Upcoming Holy Week Journal

How can Lent be ending?  It has flashed by at record speed.  I have that tugging feeling that I didn’t “do” enough, while knowing that it isn’t about “doing” at all.  I didn’t be still enough.  I didn’t breathe enough.  I lived through Lent.  I didn’t let Lent live in me.

So, this week I’ve been treasuring the last moments and soaking up every bit of peace that  I can.  But here we are at the end.  Hilary took Friday’s door off our Lenten Calendar today, so next is #8…Lazarus Saturday.  Holy Week stretches before us.  Now, more than ever, it’s time to enter in and just BE.  Live the last week of Christ.  Wait by the tomb.  Welcome the Resurrection.  It is time.

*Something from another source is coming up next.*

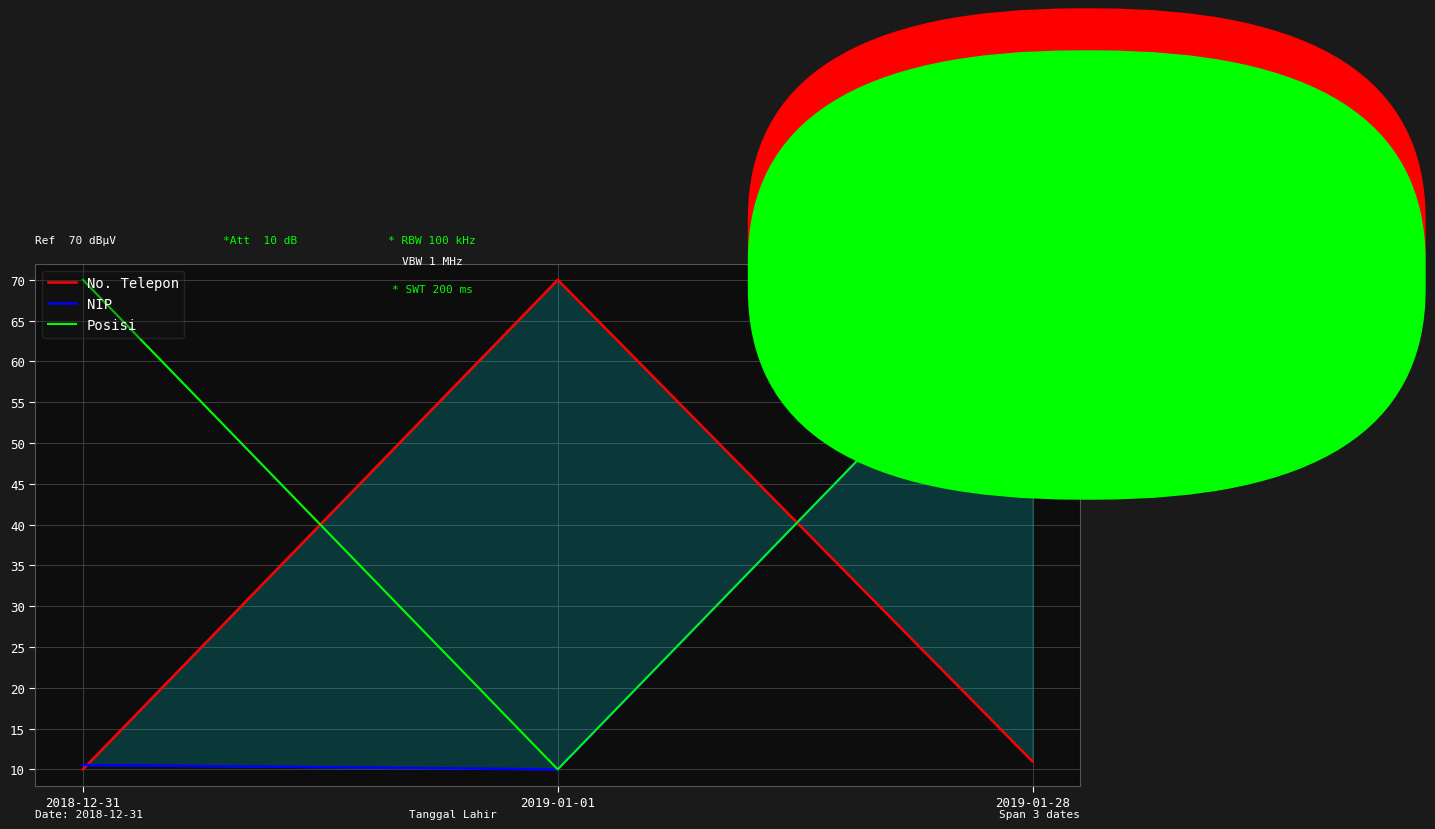

What is the minimum value for Posisi?

10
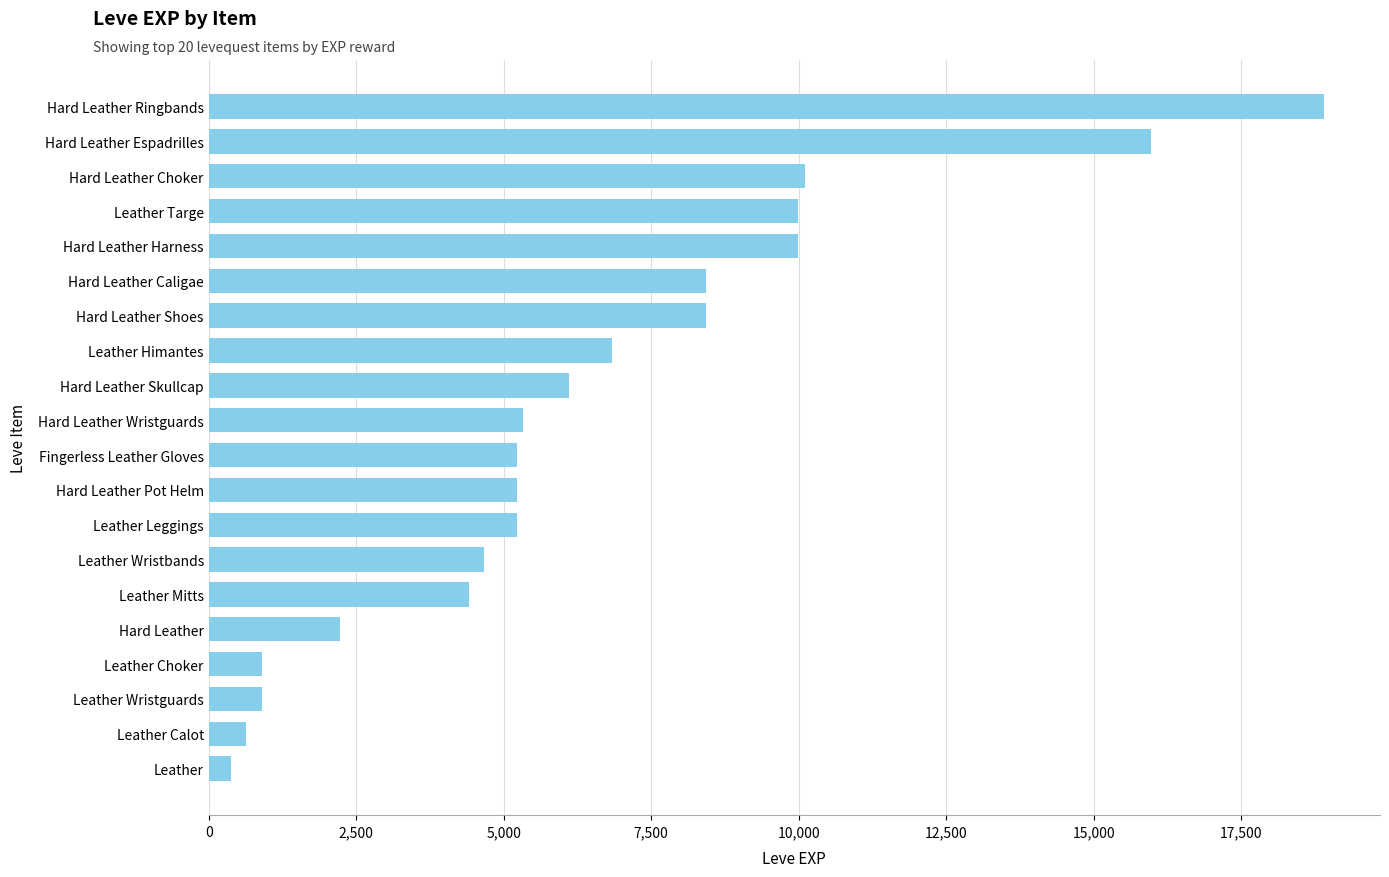

What is the difference between the maximum and minimum values?

18540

Normally, I keep computer use to a bare minimum during Holy Week, and I definitely plan on avoiding the frivolous use of electronics.  However, I am going to be doing a blogging journal of Holy Week.  Each day, I’m going to post pictures and thoughts about the services, our family’s traditions, and the journey of the heart to Pascha.  If you’re online starting tomorrow, please stop by.  If you know any non-Orthodox who are interested in what we do, please tell them!  I pray I will accurately share what it means to live the Orthodox Faith in this central time of the year.

Wishing you a blessed remainder of the Lenten season!